Pull out each of the lines below that contains the string "Which", with case counting in the match.

- [Data]
================================

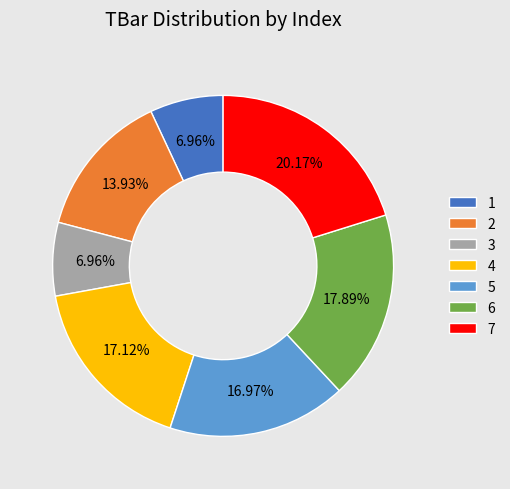

To the nearest percent, what is the combined percentage of 6 and 2?

32%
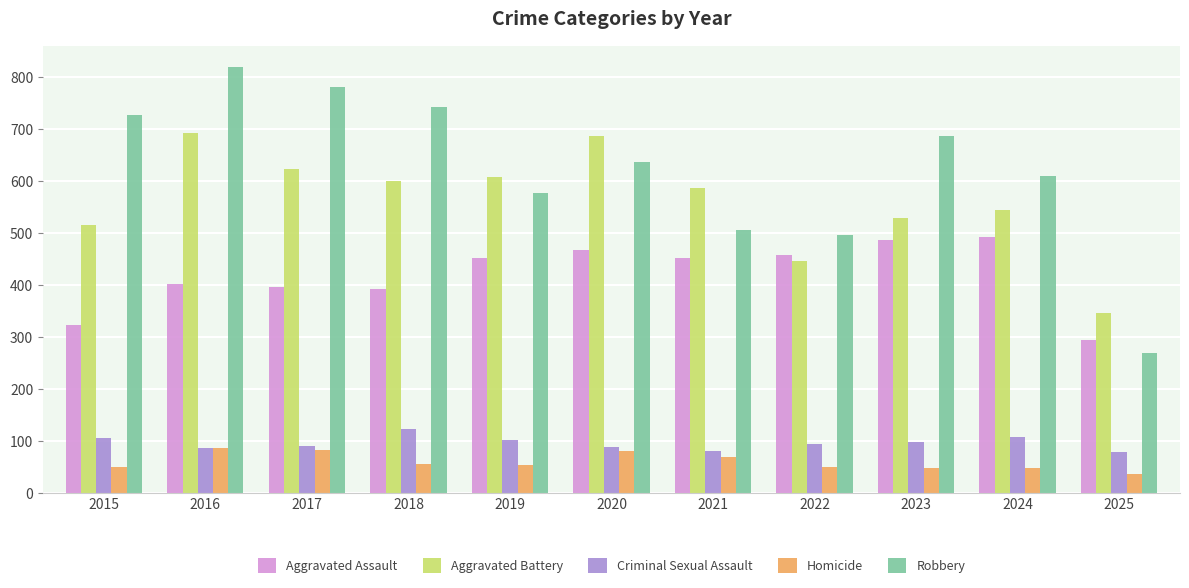

What is the highest value of the Homicide series?

87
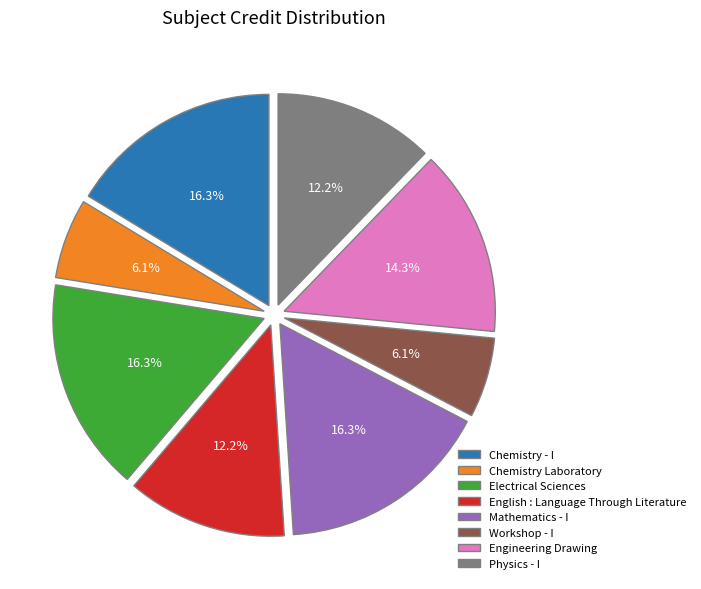

Which has a higher value, English : Language Through Literature or Chemistry - I?

Chemistry - I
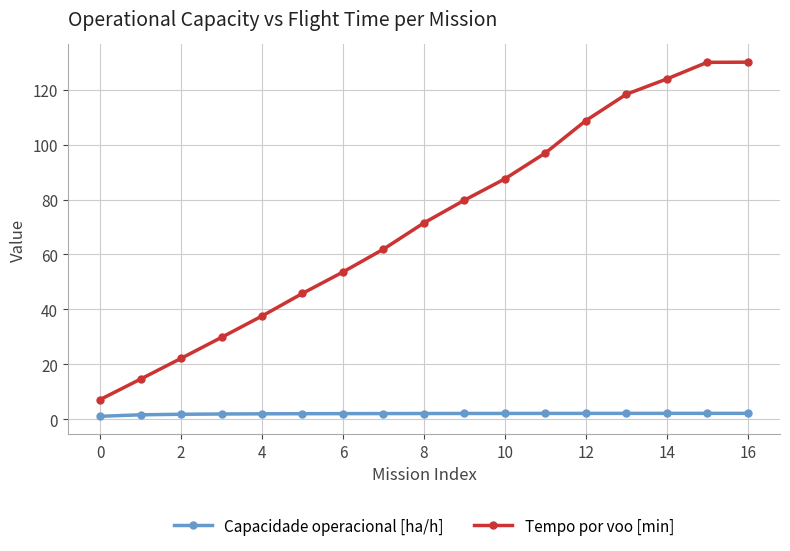

What is the average value of the Capacidade operacional [ha/h] series?

2.0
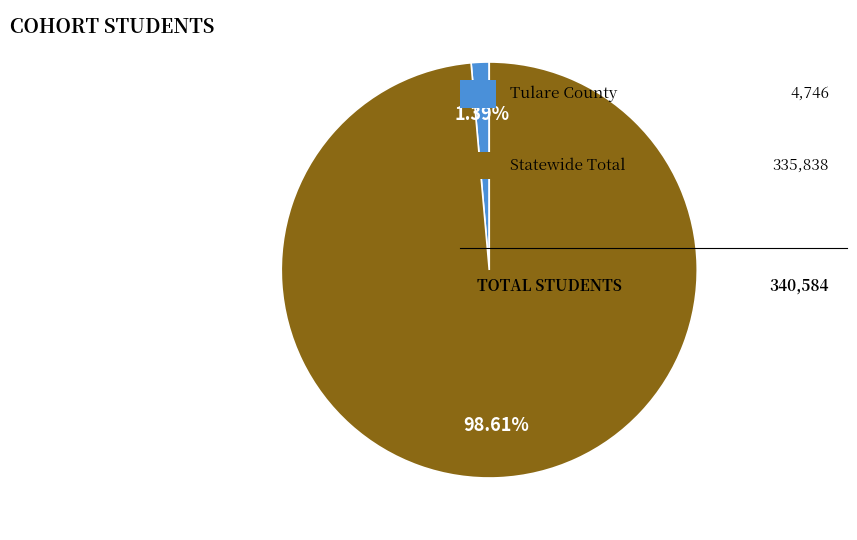

Count the number of slices in the pie.

2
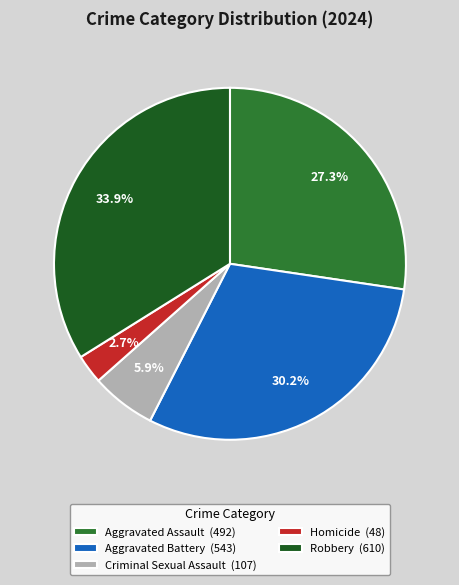

To the nearest percent, what is the average slice percentage?

20%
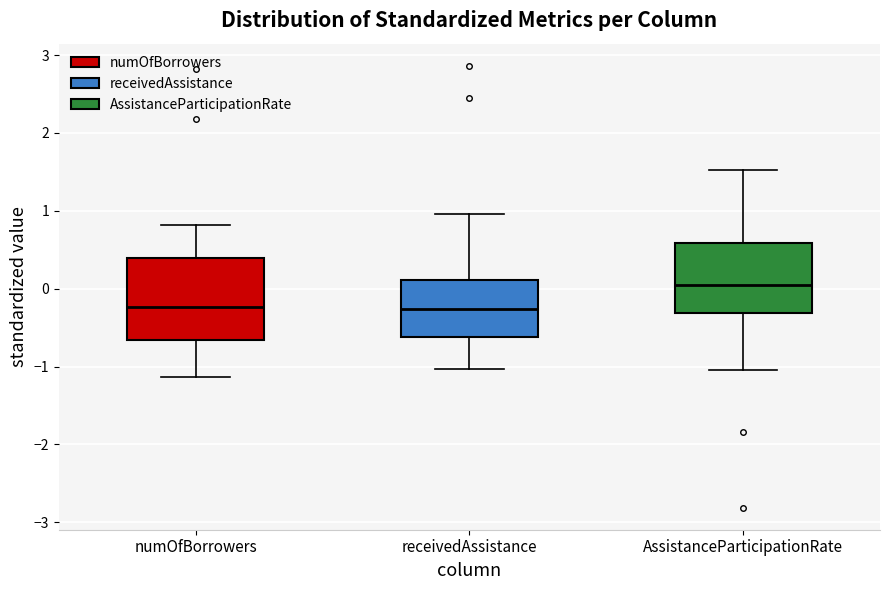

Which box is the tallest, from its lower edge to its upper edge?

numOfBorrowers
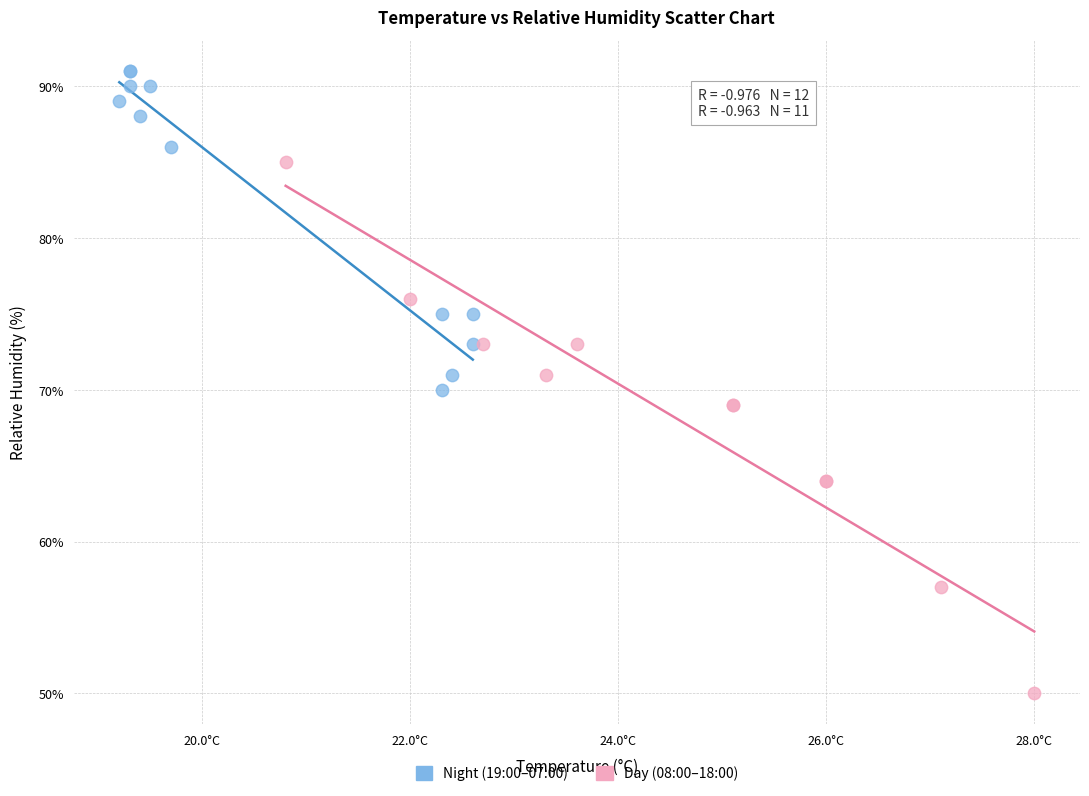

Which series has the largest Y range (max minus min)?

Day (08:00–18:00)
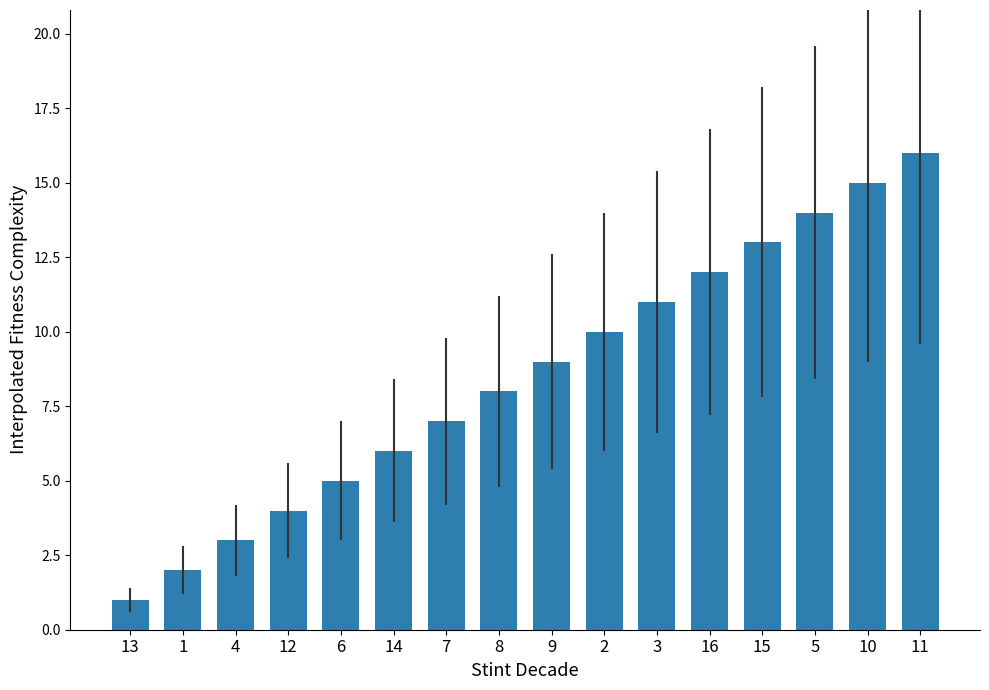

True or false: the data shows 3 at 9.

False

================================

- [Response below]
Which has a higher value, English : Language Through Literature or Chemistry - I?
Which box is the tallest, from its lower edge to its upper edge?
Which series has the largest Y range (max minus min)?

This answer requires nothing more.